Problem statement: Transcribe only the lines in the data below falling between the line with "exposure_s: 1/30" and the line with "f_number: 3.5", including those two lines, and leave out any picture.

(Lens and sensor parameters)
---

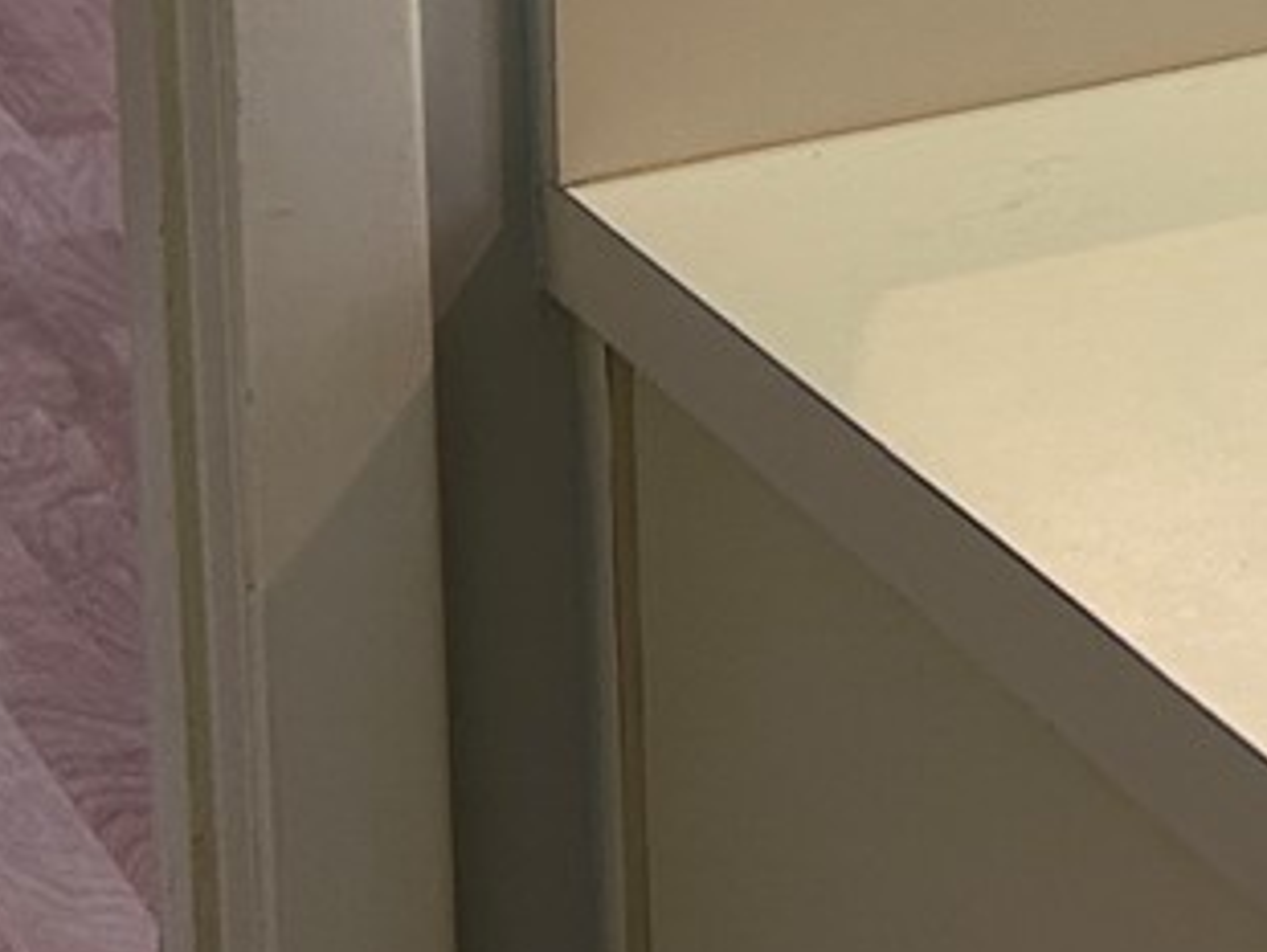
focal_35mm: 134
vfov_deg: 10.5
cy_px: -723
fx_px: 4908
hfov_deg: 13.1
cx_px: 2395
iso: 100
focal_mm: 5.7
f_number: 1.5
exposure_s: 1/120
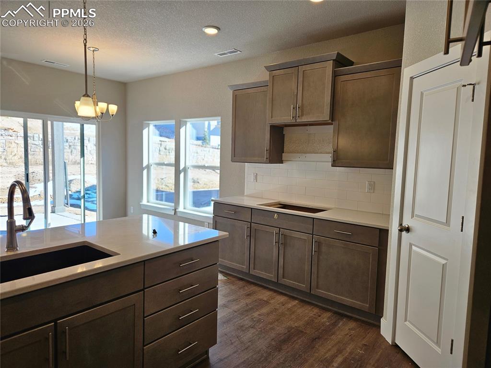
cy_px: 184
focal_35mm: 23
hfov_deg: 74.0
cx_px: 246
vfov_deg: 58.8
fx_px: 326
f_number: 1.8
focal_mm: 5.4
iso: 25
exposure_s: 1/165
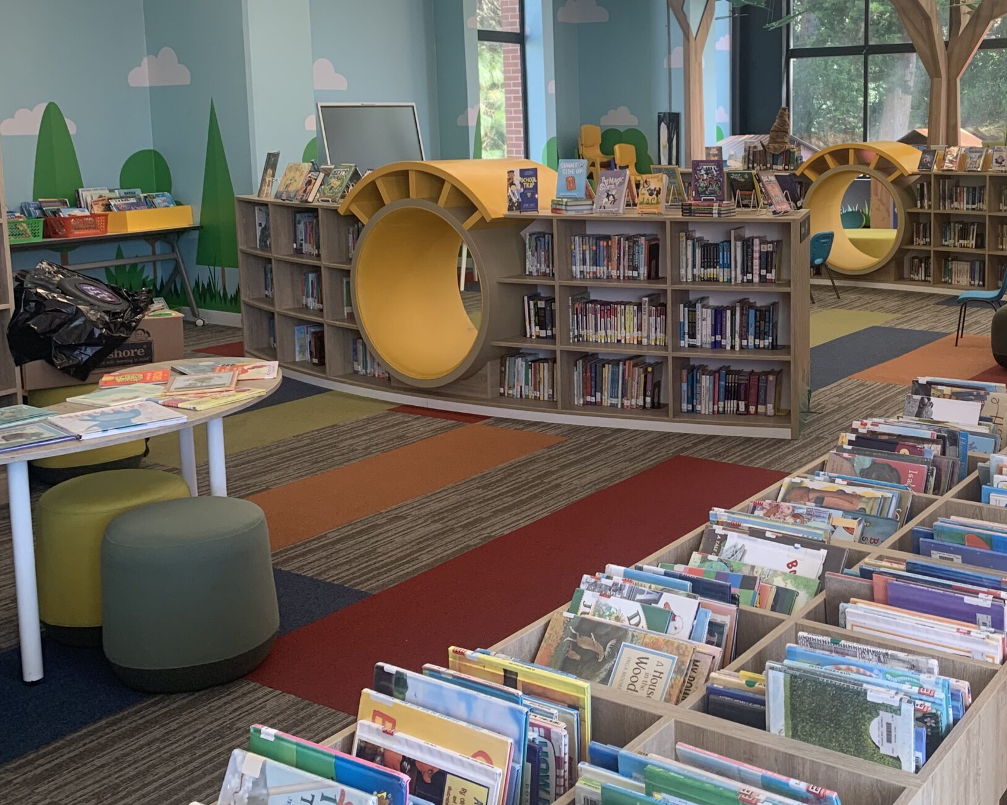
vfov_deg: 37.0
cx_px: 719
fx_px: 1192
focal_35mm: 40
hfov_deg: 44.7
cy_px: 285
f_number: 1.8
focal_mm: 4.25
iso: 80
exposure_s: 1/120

---

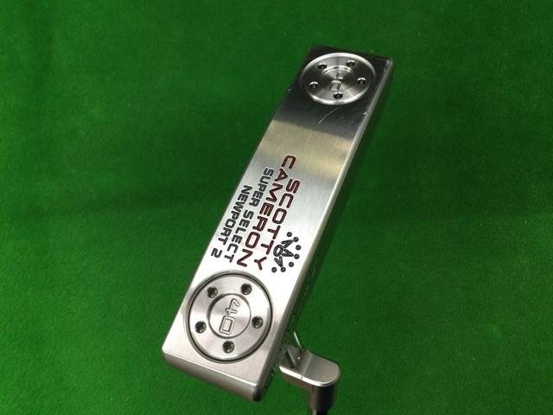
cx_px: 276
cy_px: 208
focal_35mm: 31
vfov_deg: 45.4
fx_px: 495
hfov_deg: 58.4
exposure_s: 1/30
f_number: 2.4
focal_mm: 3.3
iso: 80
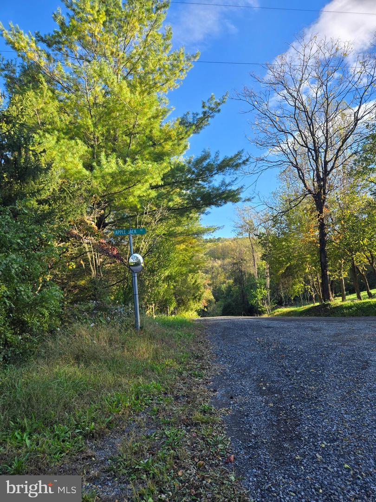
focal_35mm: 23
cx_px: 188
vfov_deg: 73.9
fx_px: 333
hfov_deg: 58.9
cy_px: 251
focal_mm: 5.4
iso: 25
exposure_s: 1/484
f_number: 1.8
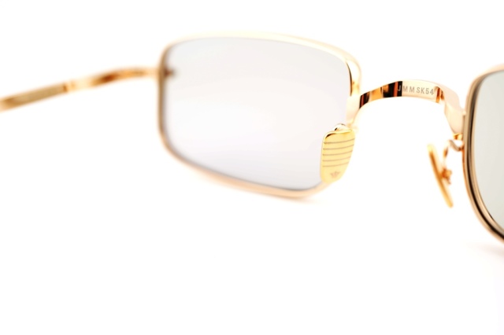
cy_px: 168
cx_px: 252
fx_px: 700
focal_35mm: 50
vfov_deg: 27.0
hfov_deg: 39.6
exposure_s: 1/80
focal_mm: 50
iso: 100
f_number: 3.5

---

Exercise answer:
exposure_s: 1/30
f_number: 2.4
focal_mm: 3.3
iso: 80
focal_35mm: 23
cx_px: 188
vfov_deg: 73.9
fx_px: 333
hfov_deg: 58.9
cy_px: 251
focal_mm: 5.4
iso: 25
exposure_s: 1/484
f_number: 1.8
cy_px: 168
cx_px: 252
fx_px: 700
focal_35mm: 50
vfov_deg: 27.0
hfov_deg: 39.6
exposure_s: 1/80
focal_mm: 50
iso: 100
f_number: 3.5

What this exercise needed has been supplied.